Saya memang bukan perempuan yang menikmati kegiatan domestik setiap saat, tapi saya seneng mengatur perjalanan, saya senang berelasi sama orang termasuk rekan bisnis dan sahabat Mas Supri, saya senang mendengarkan walaupun sering gagal paham :P, dan ternyata hal-hal yang saya senangi itulah yang membuat rumah tangga kami makin hidup. Hal-hal yang membuat kami ngga perlu menjadi orang lain untuk dicintai. Seperti memahami betapa foto-foto itu penting pas liburan bagi saya dan betapa tidur siang itu keharusan bagi Mas Supri saat liburan 😀
Dulu juga saya punya anggapan kalau suami yang baik itu suami yang bisa benerin genteng, saluran air, tau masalah mekanis kendaraan, dan hal-hal “macho” semacam itu. Tapi lambat laun definisi itu berubah saat tau bahwa Mas Supri adalah pribadi yang prinsip hidupnya lebih ke arah integritas seperti tidak mau nyogok, pekerja keras, mandiri, dan selalu berusaha ada buat saya. Dia mengasihi saya dengan menempatkan saya dalam kehidupannya. Dia mengasihi saya dengan memberi banyak kesempatan buat saya berkembang lebih baik. Menurut saya itu jauh lebih macho! 🙂
Sampai sekarang saat ngga ada asisten rumah tangga, kami suka membagi tugas domestik. Saya yang bersih-bersih sementara Mas Supri yang jemur baju. Agak aneh buat banyak orang tapi saya juga ngga keberatan buat urusan sama tukang cat, tukang kebun, tukang genteng, padahal itu dianggep lebih manly. Ya saya pikir menikah itu ngga harus menghilangkan keutuhan kita. Menikah harusnya bikin hidup lebih menyenangkan termasuk dalam kesusahan, bukan menyusahkan termasuk dalam kesenangan. Ya kan?

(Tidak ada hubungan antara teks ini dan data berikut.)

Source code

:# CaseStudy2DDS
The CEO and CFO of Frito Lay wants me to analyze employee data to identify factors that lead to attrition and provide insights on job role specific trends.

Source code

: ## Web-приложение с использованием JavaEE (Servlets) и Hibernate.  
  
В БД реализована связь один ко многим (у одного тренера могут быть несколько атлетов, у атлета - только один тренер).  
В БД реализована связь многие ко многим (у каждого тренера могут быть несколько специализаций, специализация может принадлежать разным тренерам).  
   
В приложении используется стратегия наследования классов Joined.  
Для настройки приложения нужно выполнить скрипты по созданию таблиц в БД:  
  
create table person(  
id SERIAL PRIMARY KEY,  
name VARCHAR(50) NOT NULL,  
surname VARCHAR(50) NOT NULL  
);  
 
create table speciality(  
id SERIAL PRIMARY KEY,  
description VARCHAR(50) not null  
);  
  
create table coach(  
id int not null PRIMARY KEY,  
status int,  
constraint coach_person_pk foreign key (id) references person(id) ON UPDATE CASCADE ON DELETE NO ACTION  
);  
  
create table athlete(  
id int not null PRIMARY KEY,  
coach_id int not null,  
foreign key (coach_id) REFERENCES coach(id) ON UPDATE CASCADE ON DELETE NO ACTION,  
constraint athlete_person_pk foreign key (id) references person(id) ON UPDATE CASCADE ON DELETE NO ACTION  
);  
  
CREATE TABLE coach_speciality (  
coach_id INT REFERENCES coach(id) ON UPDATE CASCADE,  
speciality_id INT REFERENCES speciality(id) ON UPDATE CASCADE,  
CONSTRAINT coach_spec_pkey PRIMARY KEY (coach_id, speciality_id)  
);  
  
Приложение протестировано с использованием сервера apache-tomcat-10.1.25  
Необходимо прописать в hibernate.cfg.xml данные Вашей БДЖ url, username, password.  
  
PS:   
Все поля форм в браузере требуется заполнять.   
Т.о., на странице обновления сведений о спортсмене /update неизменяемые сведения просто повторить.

Saya yakin bisa menghidupi pernikahan kami sampai tahun-tahun ke depan, karena kami bertahan bukan cuma saat merayakan anniversary dengan makan lamb shank di atas Singapore Flyer sambil minum cocktail tapi juga saat kami harus kehujanan di atas motor sambil makan kebab kesukaan.
Mas Supri memahami saat saya bilang wine di salah satu resort bintang 5 rasanya kayak obat batuk tanpa menganggap saya katrok 😀 Saya juga memahami Mas Supri saat dinner anniversary ke-4, pas pulang Mas Supri malah panggil tukang mie tek-tek karena merasa kurang kenyang. Alhasil perut saya saat itu isinya jadi kacau. Foei Gras campur kol dan kecap 😀 Intinya susah senang menikah selama 5 tahun kami jalani dan saya bersukacita dalam menjalaninya.

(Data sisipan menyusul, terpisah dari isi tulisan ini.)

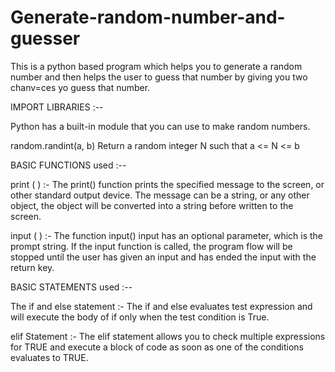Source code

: # Generate-random-number-and-guesser

This is a python based program which helps you to generate a random number and then helps the user to guess that number by giving you two chanv=ces yo guess that number. 

IMPORT LIBRARIES :--

Python has a built-in module that you can use to make random numbers.

random.randint(a, b)
Return a random integer N such that a <= N <= b

BASIC FUNCTIONS used :--

print ( ) :- 
The print() function prints the specified message to the screen, or other standard output device. The message can be a string, or any other object, the object will be converted into a string before written to the screen.

input ( ) :- 
The function input() input has an optional parameter, which is the prompt string. If the input function is called, the program flow will be stopped until the user has given an input and has ended the input with the return key.

BASIC STATEMENTS used :--

The if and else statement :- 
The if and else evaluates test expression and will execute the body of if only when the test condition is True.

elif Statement :- 
The elif statement allows you to check multiple expressions for TRUE and execute a block of code as soon as one of the conditions evaluates to TRUE.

Perjalanan masih panjang dan berharap di setiap kejutan yang Tuhan berikan, selalu ada damai sejahtera dan sukacita di hati kami. Terimakasih untuk setiap doa yang boleh teman-teman panjatkan buat kami. Kami bahkan memiliki teman-teman yang begitu baik dan konsisten untuk terus mendoakan supaya kami punya buah hati. Saya aminkan untuk setiap doa yang teman-teman berikan.
Sekali lagi, selamat ulang tahun pernikahan untuk suamiku Supriyadi Slamet Widodo, aku menantikan perjalanan-perjalanan selanjutnya bersamamu dalam kasih Tuhan dan berkat-Nya!